U.N. Oil-for-Food Inquiry Findings Surprised Volcker

Times Staff Writer

When former U.S. Federal Reserve Chairman Paul Volcker agreed to look into allegations of corruption in the U.N.’s $64-billion Iraq oil-for-food program, he knew it was going to be “a mess.”

But he had no idea how much the 18-month investigation would expose the vulnerabilities of the U.N. and how close he would come to toppling Secretary-General Kofi Annan as its leader.

“It had that potential from the start,” Volcker said. But when it came to the moment when he realized that Annan’s job hung on his words, “I felt uncomfortably,” he said in an interview with the Los Angeles Times on Thursday.


Hours before the publication of Volcker’s report in September assessing Annan’s culpability, the U.N. chief and his lawyer asked Volcker to change language about business dealings by Kojo Annan that they thought could force his father’s resignation.

Volcker agreed. It was merely a part of the due process, he said. Asked Thursday whether he thought the U.N. chief knew about his son’s attempts to use the elder Annan’s connections for his company’s benefit, Volcker said, “To this day, I still don’t know.”

Annan selected Volcker to lead the oil-for-food investigation because of his reputation for being tough but fair. Volcker also respected the United Nations but was willing to criticize it harshly to make it better. “The U.N. is an important institution, and it had a problem,” he said.

Volcker ended up hiring about 70 investigators based in Baghdad, Paris, London and New York for the $34-million inquiry that concluded this week after a review of 12 million pages of documents.

The Security Council resolution provided his investigators with total access to U.N. records and personnel, including the hard drives of the world body’s computers and e-mails.

The main conclusion of eight briefing papers and interim reports was that the U.N.’s management and oversight were severely flawed and urgently needed reform. Volcker found that the program that was meant to soften the effect of international sanctions on ordinary Iraqis was so poorly designed and managed that it actually strengthened dictator Saddam Hussein’s political power.

But there was another key issue: whether Kofi Annan influenced the award of a lucrative inspection contract to his son’s employer, Cotecna Inspection. After news reports raised the question when Cotecna won the bid, Annan commissioned an aide to look into a possible conflict of interest. That initial inquiry took a day, and the answer was no. But the question continued to haunt Annan for years.

Volcker understood that clarifying what Annan knew about his son’s dealings was central to the investigation, and he devoted months to following leads.
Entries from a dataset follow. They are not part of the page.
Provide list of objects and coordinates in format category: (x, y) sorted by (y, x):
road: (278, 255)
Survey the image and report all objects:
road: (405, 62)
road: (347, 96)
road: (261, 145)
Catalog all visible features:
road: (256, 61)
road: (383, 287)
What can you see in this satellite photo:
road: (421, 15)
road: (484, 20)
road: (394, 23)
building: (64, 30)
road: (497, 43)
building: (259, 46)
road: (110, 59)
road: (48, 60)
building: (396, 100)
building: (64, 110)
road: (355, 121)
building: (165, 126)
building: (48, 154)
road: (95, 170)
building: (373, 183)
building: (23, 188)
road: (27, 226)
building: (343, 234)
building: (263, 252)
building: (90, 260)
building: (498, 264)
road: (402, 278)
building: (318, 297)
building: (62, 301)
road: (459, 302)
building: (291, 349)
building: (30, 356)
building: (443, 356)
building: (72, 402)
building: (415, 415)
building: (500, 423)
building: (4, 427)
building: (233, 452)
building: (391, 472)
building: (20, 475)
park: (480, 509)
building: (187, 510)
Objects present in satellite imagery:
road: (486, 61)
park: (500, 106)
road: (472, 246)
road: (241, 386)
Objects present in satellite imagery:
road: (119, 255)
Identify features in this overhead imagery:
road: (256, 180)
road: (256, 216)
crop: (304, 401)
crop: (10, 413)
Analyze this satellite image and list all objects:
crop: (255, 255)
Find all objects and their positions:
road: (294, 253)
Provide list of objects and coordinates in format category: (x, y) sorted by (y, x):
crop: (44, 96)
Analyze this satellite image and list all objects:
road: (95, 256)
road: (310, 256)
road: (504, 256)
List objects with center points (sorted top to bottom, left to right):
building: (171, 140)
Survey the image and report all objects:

He concluded that Kojo Annan dealt in a shady world of many bank accounts, false contracts and friends of convenience. But there was no evidence, he said, that Annan influenced the award of the contract, or even definitively knew that his son’s company was bidding for it.

“Nobody disagrees that there were four or five times when you raise your eyebrows and say, ‘Didn’t it dawn on Kofi that Cotecna was involved?’ But then you say, ‘Then again, maybe not,’ ” Volcker said.

One of Volcker’s staffers, former FBI investigator Robert Parton, thought differently about Annan’s culpability after interviewing him. He quit the team to protest what he saw as Volcker pulling punches.

Parton kept thousands of pages of documents in violation of a confidentiality agreement, and later handed them over to a congressional panel, claiming protection as a whistle-blower.

Before releasing the September report on Annan, Volcker met with the U.N. chief and his lawyer to discuss the harsh conclusion.

“The wording we had was that Annan’s performance did not meet the standards of the United Nations,” Volcker said. “And there was more, along the same vein.”

A U.N. official with knowledge of the meeting said the conclusions cited a failure by Annan in management and oversight, together with a failure to keep close tabs on his son’s questionable business dealings.

Annan’s reaction, said another person with knowledge of the meeting, was that the way the conclusions were phrased implied that he favored Cotecna’s bid, and made him look so bad that it might force his resignation. Annan’s lawyer, Gregory Craig, asked that the findings be dealt with separately, because Annan took responsibility for the management issues, but not for his son’s behavior, of which he says he had no knowledge.

“We presented the facts, and they spoke for themselves,” Annan told The Times about the meeting.

Volcker agreed. Even if he had doubts that Annan was unaware of Cotecna’s bid, he was convinced that Annan had not influenced the contract. It was not worth toppling a secretary-general.

“No one ever said he had influenced the process, and that was an important consideration,” Volcker said. “That he did not do a proper investigation [of his son’s possible conflict of interest] was the key point. It would have saved him a lot of trouble.”